Search
Question: PCA plot in DESeq2
0
23 months ago by
pkachroo10
pkachroo10 wrote:

Hi,

For RNASeq analysis, I am generating a PCA plot for various strains with three biological replicates each. When I make the PCA plot , I get a symbol on the plot for every replicate. For a large dataset, I was wondering if there is a way to have a single symbol (average of three biological replicates) be represented on the plot, instead of all three replicates.

In DESeq2 package I use:

library(ggplot2)
data <- plotPCA(rld, intgroup=c("clade", "strain"), returnData=TRUE)
percentVar <- round(100 * attr(data, "percentVar"))
ggplot(data, aes(PC1, PC2, color=strain, shape=clade)) +
geom_point(size=3) +
xlab(paste0("PC1: ",percentVar[1],"% variance")) +
ylab(paste0("PC2: ",percentVar[2],"% variance")) +
coord_fixed()

Thanks,

Priyanka

modified 23 months ago by Michael Love20k • written 23 months ago by pkachroo10
0
23 months ago by
Michael Love20k
United States
Michael Love20k wrote:

I've received this question before on the support site, and my answer is that I really don't understand the point of a PCA plot in which you can't see how the samples within a group spread out. I suppose you can compare the distances between 3 or more conditions, but those distances relative to the biological variance are what I'm most interested in seeing in a PCA plot.

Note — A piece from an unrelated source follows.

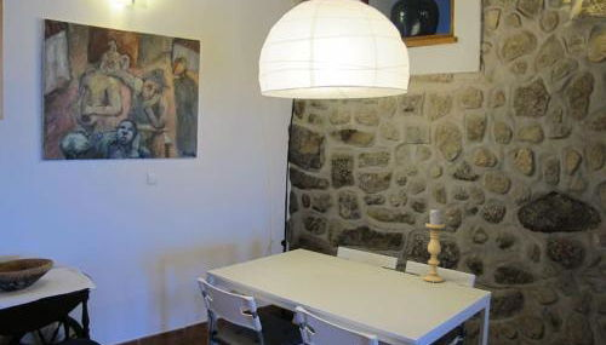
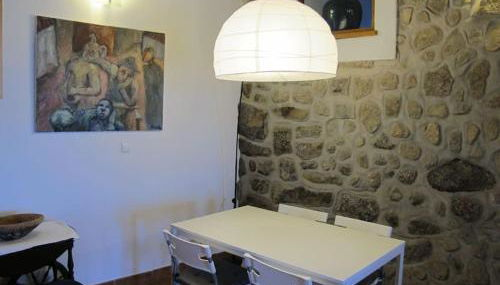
- candle holder [422,208,446,283]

If you really want to make this plot despite these shortcoming I've mentioned, you can compute the row-wise average of the transformed values for each condition and make a PCA plot of just the means. The rowMeans() function can be used to for the means of a subset of the data, and cbind() can be used to bind the columns of means from the different groups together.

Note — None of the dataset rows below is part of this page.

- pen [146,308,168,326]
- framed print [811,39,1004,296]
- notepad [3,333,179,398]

ADD COMMENTlink modified 23 months ago • written 23 months ago by Michael Love20k

Thanks Micheal. I complete agree with your reasoning. However, I have 30 samples in triplicates and visualizing the relationship between samples become difficult due to multiple data points. I intend to make both PCA plots, with individual replicates (to see spread within samples) and with average of replicates (spread between samples).